* **Exercise prompt**
Edit all the data below by replacing "olive groves" with "citrus orchards" and leaving every other line unchanged.

(Stored data entries)
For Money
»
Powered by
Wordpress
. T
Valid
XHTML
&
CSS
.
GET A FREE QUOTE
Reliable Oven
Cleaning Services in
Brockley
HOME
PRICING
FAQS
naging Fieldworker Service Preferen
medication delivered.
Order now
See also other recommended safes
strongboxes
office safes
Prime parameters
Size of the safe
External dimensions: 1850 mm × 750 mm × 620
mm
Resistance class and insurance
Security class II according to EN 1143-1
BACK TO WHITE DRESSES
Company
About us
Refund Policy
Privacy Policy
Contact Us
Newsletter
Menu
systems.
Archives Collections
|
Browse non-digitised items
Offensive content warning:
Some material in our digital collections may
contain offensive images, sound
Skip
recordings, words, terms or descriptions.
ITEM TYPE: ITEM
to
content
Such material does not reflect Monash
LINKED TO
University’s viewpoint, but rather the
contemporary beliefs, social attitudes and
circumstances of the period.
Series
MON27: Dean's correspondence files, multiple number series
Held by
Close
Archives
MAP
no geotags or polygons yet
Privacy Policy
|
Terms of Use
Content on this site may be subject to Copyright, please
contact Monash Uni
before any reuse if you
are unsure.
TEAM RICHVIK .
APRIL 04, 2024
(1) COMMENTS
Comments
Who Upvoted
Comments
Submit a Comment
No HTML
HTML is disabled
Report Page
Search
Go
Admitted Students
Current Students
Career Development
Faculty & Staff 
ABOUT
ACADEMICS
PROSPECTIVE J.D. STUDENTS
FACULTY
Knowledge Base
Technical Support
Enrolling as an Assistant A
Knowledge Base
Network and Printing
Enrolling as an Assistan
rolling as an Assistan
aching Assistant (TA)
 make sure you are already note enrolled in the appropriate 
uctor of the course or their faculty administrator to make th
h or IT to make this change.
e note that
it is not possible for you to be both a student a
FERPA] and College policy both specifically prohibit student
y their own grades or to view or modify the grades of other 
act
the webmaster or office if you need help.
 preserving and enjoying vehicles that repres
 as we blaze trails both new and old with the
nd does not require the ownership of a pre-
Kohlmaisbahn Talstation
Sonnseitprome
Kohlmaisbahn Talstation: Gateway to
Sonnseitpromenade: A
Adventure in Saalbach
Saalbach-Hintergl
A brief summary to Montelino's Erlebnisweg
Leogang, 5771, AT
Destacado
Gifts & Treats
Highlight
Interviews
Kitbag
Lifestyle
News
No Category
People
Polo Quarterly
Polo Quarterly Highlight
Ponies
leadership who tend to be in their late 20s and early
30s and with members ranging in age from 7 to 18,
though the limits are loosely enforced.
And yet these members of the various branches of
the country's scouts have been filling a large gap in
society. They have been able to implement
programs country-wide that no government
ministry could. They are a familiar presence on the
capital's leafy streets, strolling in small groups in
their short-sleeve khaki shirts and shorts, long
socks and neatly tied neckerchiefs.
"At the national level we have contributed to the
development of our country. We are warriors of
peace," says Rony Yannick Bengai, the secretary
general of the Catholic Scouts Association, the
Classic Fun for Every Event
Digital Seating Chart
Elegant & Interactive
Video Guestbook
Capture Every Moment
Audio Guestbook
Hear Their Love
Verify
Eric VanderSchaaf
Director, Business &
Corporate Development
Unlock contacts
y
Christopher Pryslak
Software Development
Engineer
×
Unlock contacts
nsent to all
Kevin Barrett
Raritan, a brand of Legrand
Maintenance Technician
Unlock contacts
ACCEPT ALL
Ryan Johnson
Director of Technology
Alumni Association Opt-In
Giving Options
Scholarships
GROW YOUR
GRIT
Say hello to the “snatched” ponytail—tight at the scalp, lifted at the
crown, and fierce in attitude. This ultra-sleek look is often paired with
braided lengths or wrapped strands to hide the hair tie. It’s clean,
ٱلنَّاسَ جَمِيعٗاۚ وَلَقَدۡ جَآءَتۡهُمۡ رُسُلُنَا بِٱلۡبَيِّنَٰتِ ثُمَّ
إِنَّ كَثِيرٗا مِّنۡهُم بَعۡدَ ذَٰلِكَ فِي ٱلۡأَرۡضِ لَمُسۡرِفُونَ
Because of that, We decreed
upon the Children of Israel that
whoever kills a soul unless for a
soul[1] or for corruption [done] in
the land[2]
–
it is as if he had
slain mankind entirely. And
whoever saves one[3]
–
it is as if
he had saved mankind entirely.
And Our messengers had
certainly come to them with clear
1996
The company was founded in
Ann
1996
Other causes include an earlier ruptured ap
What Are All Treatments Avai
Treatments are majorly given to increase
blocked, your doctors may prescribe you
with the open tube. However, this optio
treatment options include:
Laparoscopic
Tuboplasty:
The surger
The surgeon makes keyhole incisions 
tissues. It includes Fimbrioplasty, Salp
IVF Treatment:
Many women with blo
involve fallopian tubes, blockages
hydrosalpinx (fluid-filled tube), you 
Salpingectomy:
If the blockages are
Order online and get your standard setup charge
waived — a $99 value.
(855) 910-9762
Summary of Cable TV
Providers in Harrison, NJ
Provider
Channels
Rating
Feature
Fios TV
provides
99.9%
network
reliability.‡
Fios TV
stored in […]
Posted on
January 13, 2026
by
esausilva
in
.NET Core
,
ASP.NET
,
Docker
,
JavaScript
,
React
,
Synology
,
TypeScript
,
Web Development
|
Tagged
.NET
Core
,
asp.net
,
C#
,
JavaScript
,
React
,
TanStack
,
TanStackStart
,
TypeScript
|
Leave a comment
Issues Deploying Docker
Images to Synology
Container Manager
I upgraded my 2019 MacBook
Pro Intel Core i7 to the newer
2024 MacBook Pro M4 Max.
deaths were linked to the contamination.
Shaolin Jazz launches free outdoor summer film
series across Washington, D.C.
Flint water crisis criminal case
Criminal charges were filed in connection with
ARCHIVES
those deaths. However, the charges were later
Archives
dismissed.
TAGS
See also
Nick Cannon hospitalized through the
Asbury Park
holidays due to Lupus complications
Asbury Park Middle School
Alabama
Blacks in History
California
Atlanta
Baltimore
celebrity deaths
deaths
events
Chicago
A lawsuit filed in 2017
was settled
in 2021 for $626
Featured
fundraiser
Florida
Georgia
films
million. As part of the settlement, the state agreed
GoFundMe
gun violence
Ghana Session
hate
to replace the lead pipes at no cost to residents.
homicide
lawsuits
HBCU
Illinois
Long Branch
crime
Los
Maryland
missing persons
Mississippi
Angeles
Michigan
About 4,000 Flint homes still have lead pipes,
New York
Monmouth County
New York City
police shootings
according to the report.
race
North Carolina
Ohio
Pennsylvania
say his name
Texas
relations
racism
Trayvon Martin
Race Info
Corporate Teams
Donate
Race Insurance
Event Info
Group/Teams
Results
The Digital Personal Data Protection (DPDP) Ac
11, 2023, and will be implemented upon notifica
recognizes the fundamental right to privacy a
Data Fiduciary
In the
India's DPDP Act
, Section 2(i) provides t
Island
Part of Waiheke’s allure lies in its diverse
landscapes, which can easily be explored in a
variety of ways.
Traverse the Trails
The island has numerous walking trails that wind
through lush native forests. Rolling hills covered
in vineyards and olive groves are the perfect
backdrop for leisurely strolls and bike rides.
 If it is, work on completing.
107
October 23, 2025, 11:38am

* **Result of this task**
For Money
»
Powered by
Wordpress
. T
Valid
XHTML
&
CSS
.
GET A FREE QUOTE
Reliable Oven
Cleaning Services in
Brockley
HOME
PRICING
FAQS
naging Fieldworker Service Preferen
medication delivered.
Order now
See also other recommended safes
strongboxes
office safes
Prime parameters
Size of the safe
External dimensions: 1850 mm × 750 mm × 620
mm
Resistance class and insurance
Security class II according to EN 1143-1
BACK TO WHITE DRESSES
Company
About us
Refund Policy
Privacy Policy
Contact Us
Newsletter
Menu
systems.
Archives Collections
|
Browse non-digitised items
Offensive content warning:
Some material in our digital collections may
contain offensive images, sound
Skip
recordings, words, terms or descriptions.
ITEM TYPE: ITEM
to
content
Such material does not reflect Monash
LINKED TO
University’s viewpoint, but rather the
contemporary beliefs, social attitudes and
circumstances of the period.
Series
MON27: Dean's correspondence files, multiple number series
Held by
Close
Archives
MAP
no geotags or polygons yet
Privacy Policy
|
Terms of Use
Content on this site may be subject to Copyright, please
contact Monash Uni
before any reuse if you
are unsure.
TEAM RICHVIK .
APRIL 04, 2024
(1) COMMENTS
Comments
Who Upvoted
Comments
Submit a Comment
No HTML
HTML is disabled
Report Page
Search
Go
Admitted Students
Current Students
Career Development
Faculty & Staff 
ABOUT
ACADEMICS
PROSPECTIVE J.D. STUDENTS
FACULTY
Knowledge Base
Technical Support
Enrolling as an Assistant A
Knowledge Base
Network and Printing
Enrolling as an Assistan
rolling as an Assistan
aching Assistant (TA)
 make sure you are already note enrolled in the appropriate 
uctor of the course or their faculty administrator to make th
h or IT to make this change.
e note that
it is not possible for you to be both a student a
FERPA] and College policy both specifically prohibit student
y their own grades or to view or modify the grades of other 
act
the webmaster or office if you need help.
 preserving and enjoying vehicles that repres
 as we blaze trails both new and old with the
nd does not require the ownership of a pre-
Kohlmaisbahn Talstation
Sonnseitprome
Kohlmaisbahn Talstation: Gateway to
Sonnseitpromenade: A
Adventure in Saalbach
Saalbach-Hintergl
A brief summary to Montelino's Erlebnisweg
Leogang, 5771, AT
Destacado
Gifts & Treats
Highlight
Interviews
Kitbag
Lifestyle
News
No Category
People
Polo Quarterly
Polo Quarterly Highlight
Ponies
leadership who tend to be in their late 20s and early
30s and with members ranging in age from 7 to 18,
though the limits are loosely enforced.
And yet these members of the various branches of
the country's scouts have been filling a large gap in
society. They have been able to implement
programs country-wide that no government
ministry could. They are a familiar presence on the
capital's leafy streets, strolling in small groups in
their short-sleeve khaki shirts and shorts, long
socks and neatly tied neckerchiefs.
"At the national level we have contributed to the
development of our country. We are warriors of
peace," says Rony Yannick Bengai, the secretary
general of the Catholic Scouts Association, the
Classic Fun for Every Event
Digital Seating Chart
Elegant & Interactive
Video Guestbook
Capture Every Moment
Audio Guestbook
Hear Their Love
Verify
Eric VanderSchaaf
Director, Business &
Corporate Development
Unlock contacts
y
Christopher Pryslak
Software Development
Engineer
×
Unlock contacts
nsent to all
Kevin Barrett
Raritan, a brand of Legrand
Maintenance Technician
Unlock contacts
ACCEPT ALL
Ryan Johnson
Director of Technology
Alumni Association Opt-In
Giving Options
Scholarships
GROW YOUR
GRIT
Say hello to the “snatched” ponytail—tight at the scalp, lifted at the
crown, and fierce in attitude. This ultra-sleek look is often paired with
braided lengths or wrapped strands to hide the hair tie. It’s clean,
ٱلنَّاسَ جَمِيعٗاۚ وَلَقَدۡ جَآءَتۡهُمۡ رُسُلُنَا بِٱلۡبَيِّنَٰتِ ثُمَّ
إِنَّ كَثِيرٗا مِّنۡهُم بَعۡدَ ذَٰلِكَ فِي ٱلۡأَرۡضِ لَمُسۡرِفُونَ
Because of that, We decreed
upon the Children of Israel that
whoever kills a soul unless for a
soul[1] or for corruption [done] in
the land[2]
–
it is as if he had
slain mankind entirely. And
whoever saves one[3]
–
it is as if
he had saved mankind entirely.
And Our messengers had
certainly come to them with clear
1996
The company was founded in
Ann
1996
Other causes include an earlier ruptured ap
What Are All Treatments Avai
Treatments are majorly given to increase
blocked, your doctors may prescribe you
with the open tube. However, this optio
treatment options include:
Laparoscopic
Tuboplasty:
The surger
The surgeon makes keyhole incisions 
tissues. It includes Fimbrioplasty, Salp
IVF Treatment:
Many women with blo
involve fallopian tubes, blockages
hydrosalpinx (fluid-filled tube), you 
Salpingectomy:
If the blockages are
Order online and get your standard setup charge
waived — a $99 value.
(855) 910-9762
Summary of Cable TV
Providers in Harrison, NJ
Provider
Channels
Rating
Feature
Fios TV
provides
99.9%
network
reliability.‡
Fios TV
stored in […]
Posted on
January 13, 2026
by
esausilva
in
.NET Core
,
ASP.NET
,
Docker
,
JavaScript
,
React
,
Synology
,
TypeScript
,
Web Development
|
Tagged
.NET
Core
,
asp.net
,
C#
,
JavaScript
,
React
,
TanStack
,
TanStackStart
,
TypeScript
|
Leave a comment
Issues Deploying Docker
Images to Synology
Container Manager
I upgraded my 2019 MacBook
Pro Intel Core i7 to the newer
2024 MacBook Pro M4 Max.
deaths were linked to the contamination.
Shaolin Jazz launches free outdoor summer film
series across Washington, D.C.
Flint water crisis criminal case
Criminal charges were filed in connection with
ARCHIVES
those deaths. However, the charges were later
Archives
dismissed.
TAGS
See also
Nick Cannon hospitalized through the
Asbury Park
holidays due to Lupus complications
Asbury Park Middle School
Alabama
Blacks in History
California
Atlanta
Baltimore
celebrity deaths
deaths
events
Chicago
A lawsuit filed in 2017
was settled
in 2021 for $626
Featured
fundraiser
Florida
Georgia
films
million. As part of the settlement, the state agreed
GoFundMe
gun violence
Ghana Session
hate
to replace the lead pipes at no cost to residents.
homicide
lawsuits
HBCU
Illinois
Long Branch
crime
Los
Maryland
missing persons
Mississippi
Angeles
Michigan
About 4,000 Flint homes still have lead pipes,
New York
Monmouth County
New York City
police shootings
according to the report.
race
North Carolina
Ohio
Pennsylvania
say his name
Texas
relations
racism
Trayvon Martin
Race Info
Corporate Teams
Donate
Race Insurance
Event Info
Group/Teams
Results
The Digital Personal Data Protection (DPDP) Ac
11, 2023, and will be implemented upon notifica
recognizes the fundamental right to privacy a
Data Fiduciary
In the
India's DPDP Act
, Section 2(i) provides t
Island
Part of Waiheke’s allure lies in its diverse
landscapes, which can easily be explored in a
variety of ways.
Traverse the Trails
The island has numerous walking trails that wind
through lush native forests. Rolling hills covered
in vineyards and citrus orchards are the perfect
backdrop for leisurely strolls and bike rides.
 If it is, work on completing.
107
October 23, 2025, 11:38am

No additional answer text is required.